The shift from ‘community’ to ‘institution’ as the basis for the definition of a university is increasingly important in view of the concerns now being expressed about the changes in the make-up of academic employment, from the 1991 assumption that a university would have a long-serving community’ on permanent teaching-and-research contracts to the present trend towards short-term, zero-hours and hourly-paid contracts.  The peers were onto that.  As Lord Stevenson put it, ‘the academic staff’s engagement with students has many of the attributes of gift relationships, said by Titmuss to be among the most powerful social forces that bind social groups together.’ Lord Storey commented that ‘keeping lecturers on zero-hours and fixed-term contracts does not bring out the full teaching potential of a university lecturer’. Baroness Garden deploted ‘zero-hours contracts’,  ‘academics needing multiple jobs just to make a living’ and ‘pressures which can do nothing to improve the quality of their teaching’. She called for ‘higher levels of job security’ for academics’.  Lord Watson spoke in the same terms, contrasting these practices with the absence from the Bill of ‘mention of scholarship or the pursuit of truth’.

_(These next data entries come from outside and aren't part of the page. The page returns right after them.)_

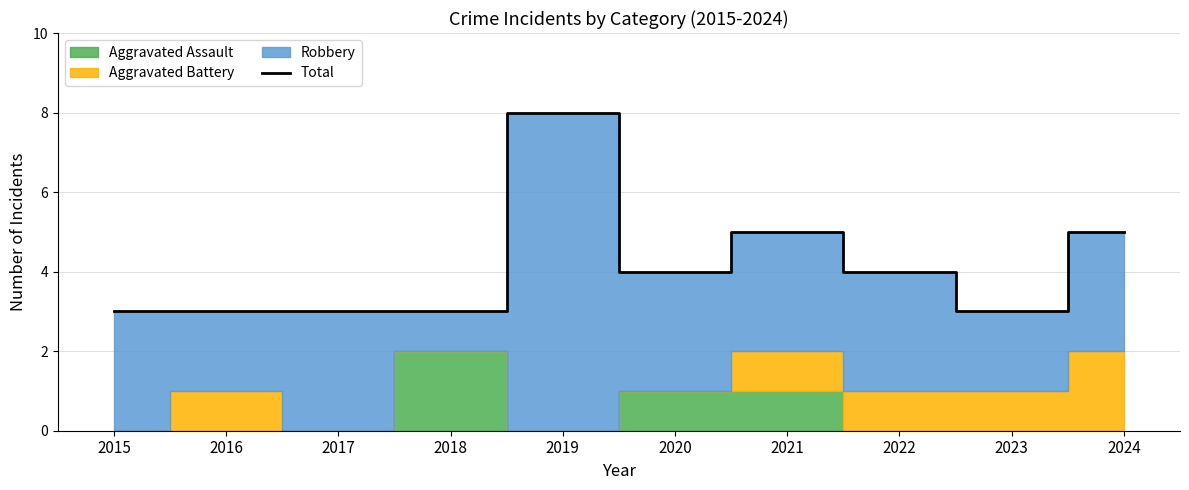

Reading left to right, list all the values displayed in this chart.

3	3	3	3	8	4	5	4	3	5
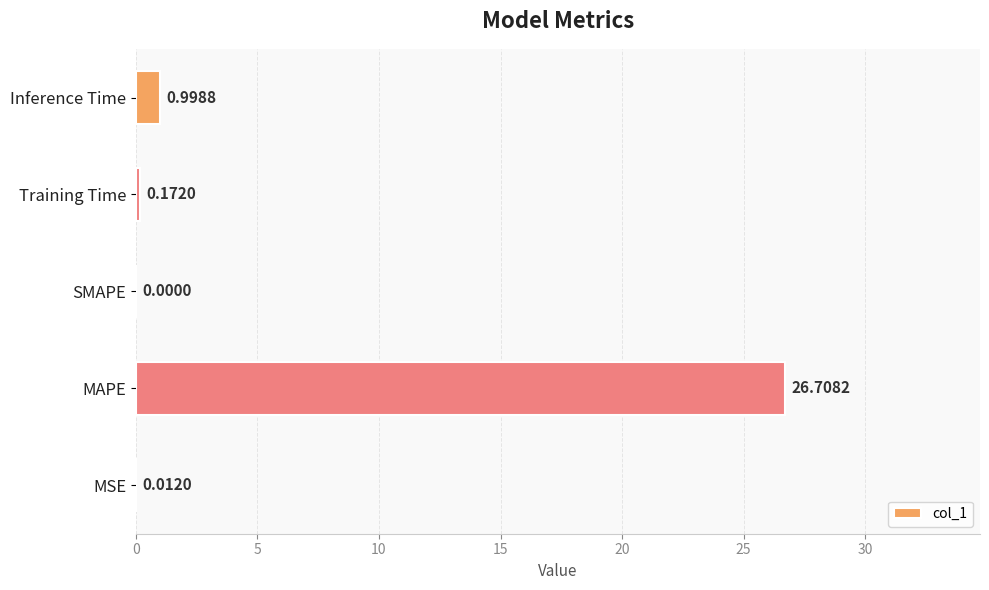

Which label corresponds to the largest value in the chart?

MAPE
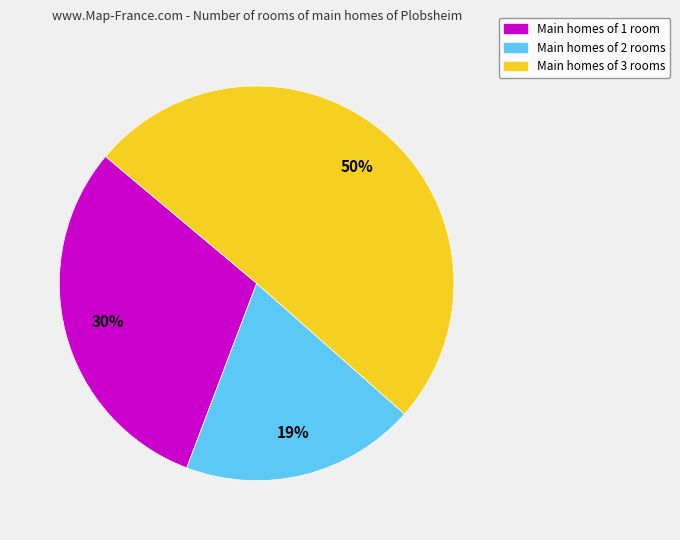

Is there any slice that represents more than half of the pie?

Yes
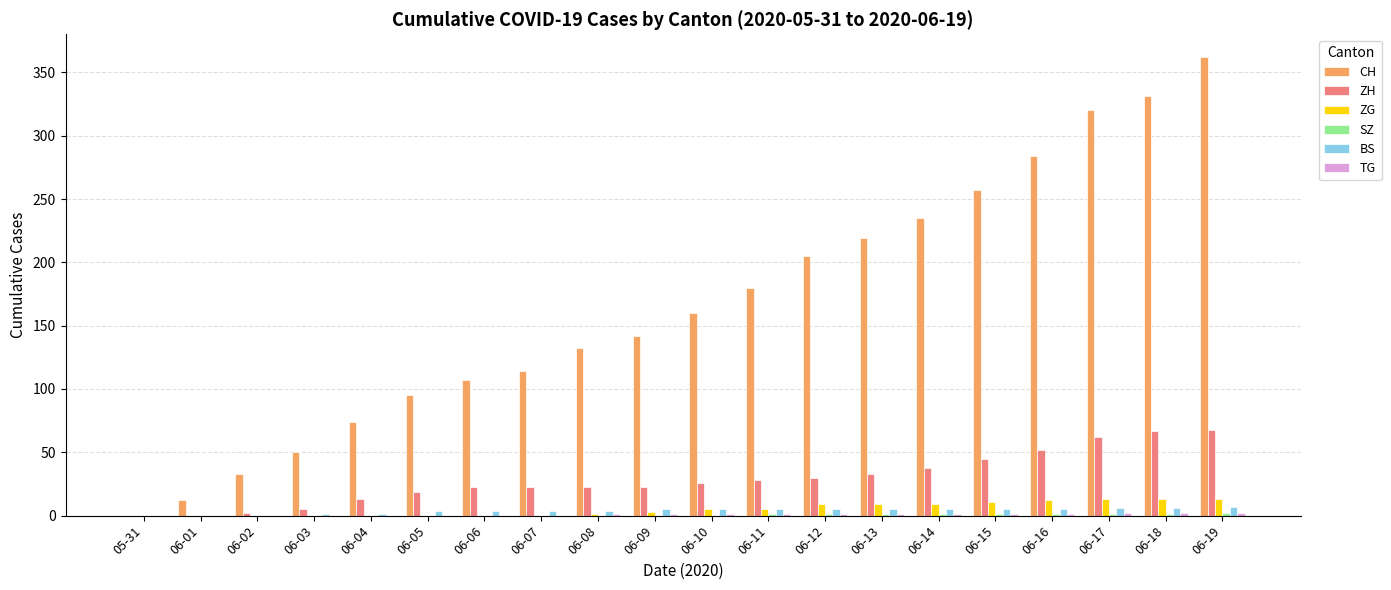

Is it true that ZH equals 38 at 06-09?

False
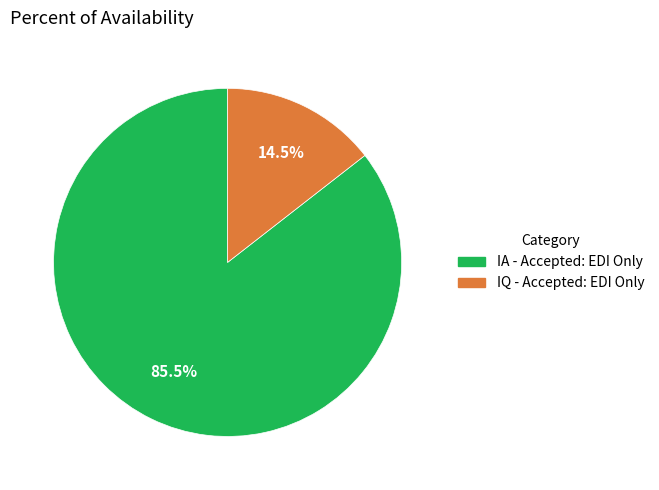

How many segments does this pie chart have?

2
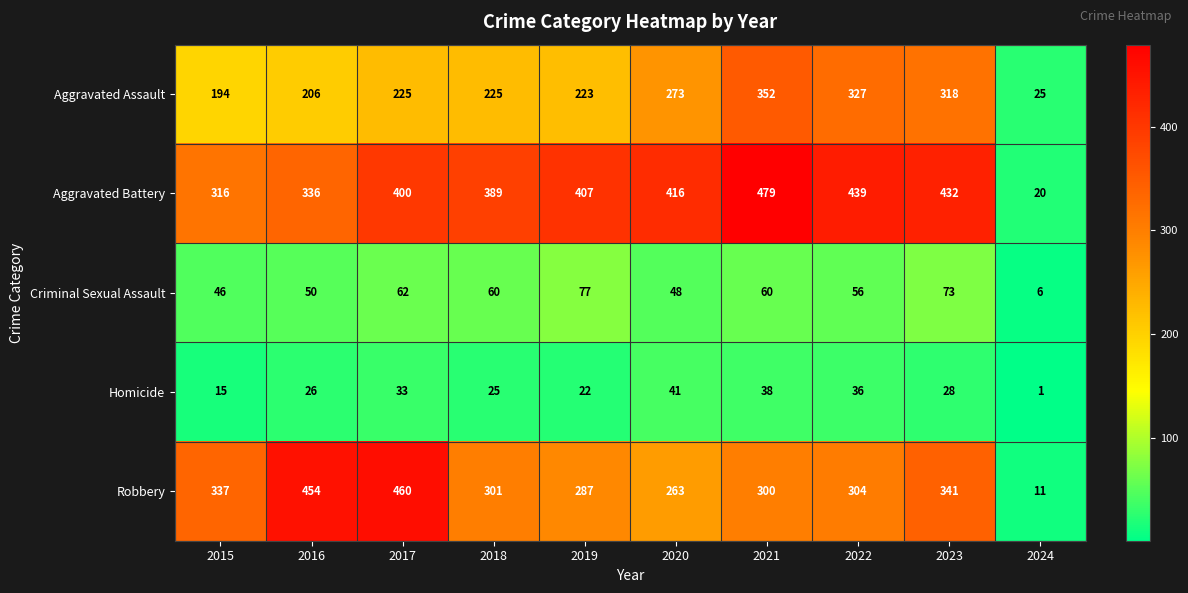

Which series has the largest total across all categories?

Aggravated Battery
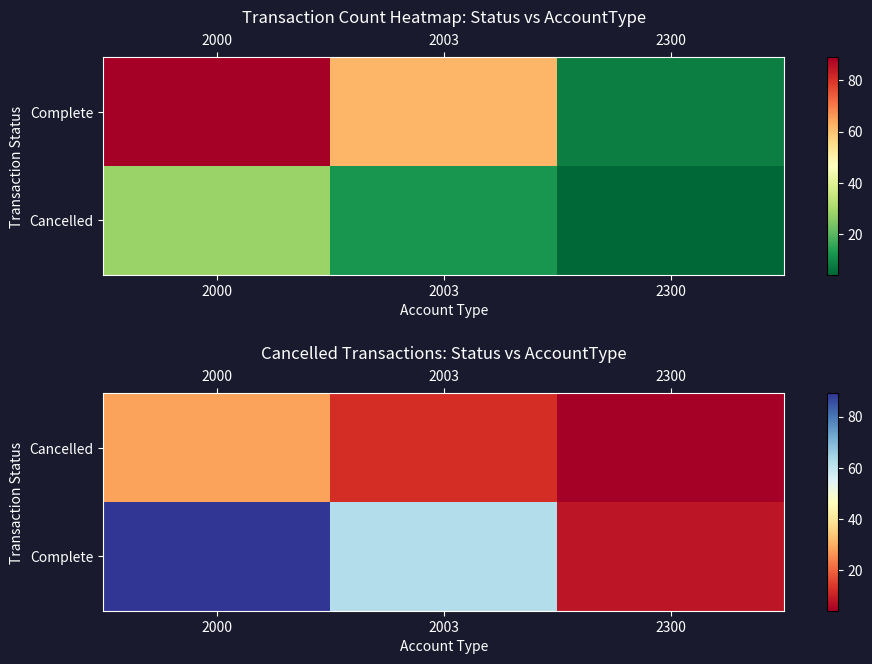

Which has a higher value, 2000 or 2003?

2000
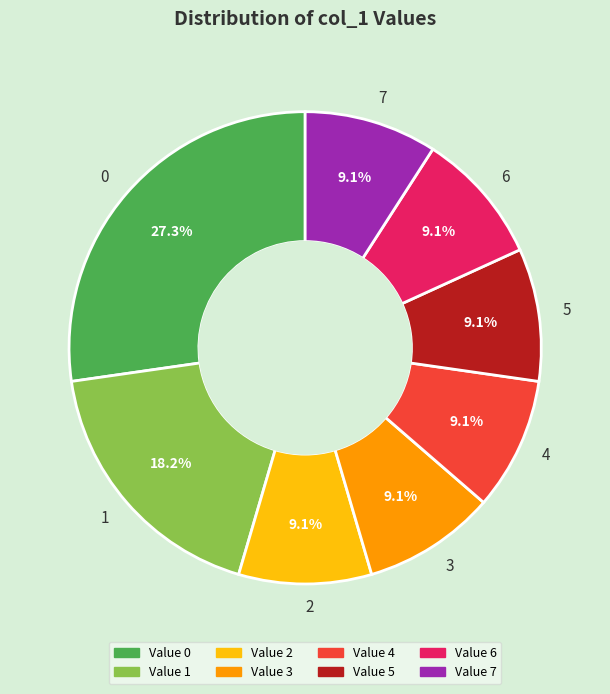

Combined, do 1 and 7 account for over 50%?

No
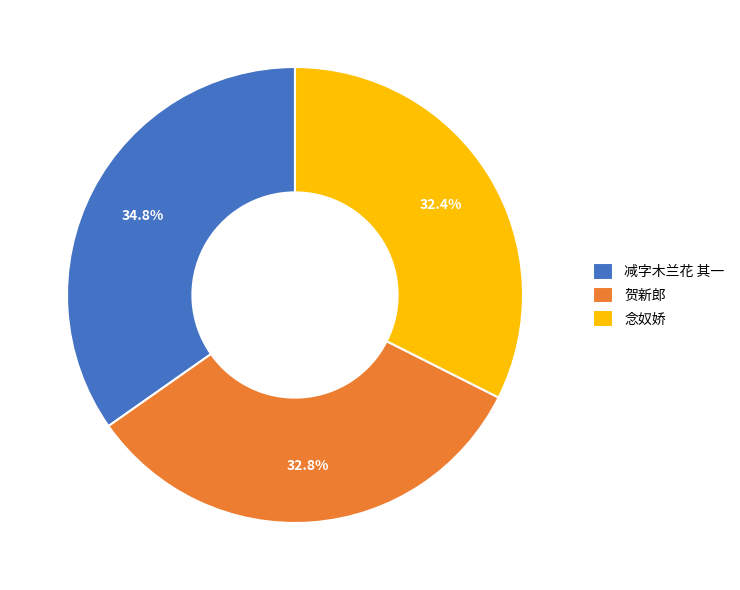

To the nearest percent, what is the average slice percentage?

33%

The publication on 9 December of the Teaching qualifications data for academic staff in higher education institutions 2014-15 included a mention by HEFCE of the Competition and Markets Authority’s advice that institutions should provide information about ‘the general level of experience or status of the staff involved in course delivery’ will support the Lords in their endeavour to give hard meaning to the term ‘academic’ in the staffing of higher education institutions.

‘Academic freedom’ got 31 mentions in the debate, partly out of regret that it remains inadequately defined, but often in untidy couplings with institutional autonomy. It was the institutional arrangements that were prompting the most concern, because it is there that a revised regulatory framework was likely to chafe. ‘Institution(s)’ had 161 mentions; ‘provider(s)’ 62; ‘university(ies)’ 632.

The rush to admit new private providers to degree-awarding powers and university title, and particularly the plan to grant probationary powers (8 mentions), drew  fire. ‘How do you test entry into the market if you do not know what the subsequent quality will be?’ asked Lord Patel, enlarging on the scale of a student’s investment, personal and financial. Lord Storey spoke of the danger of ‘devaluing’ UK degrees with ‘subprime qualifications’.

The listing of speakers meant that it was not until the evening wore on  that attention turned fully towards UKRI and the proposals for revamping the provisions for research funding, which got ‘UKRI’ most of its 110 mentions at that late stage.  But peers had not been ignoring it earlier on. The artificial disjunction of teaching and research in the Bill proved a major concern throughout.

The Second Reading was a mere taster for the Committee stage of the whole House. That promises to be a memorable addition to the record of the House of Lords in saving Governments from themselves when they try to interfere too far in the freedoms of universities which have proved essential to their functioning as a ‘social good’ (Baroness Chakrabati) and a ‘national asset’.  As Baroness Kennedy put it, expressing the general view of the House:

Our higher education system is one of our great national assets. We have to understand how important it is and guard it preciously. I am afraid the Bill falls far short in the eyes of many.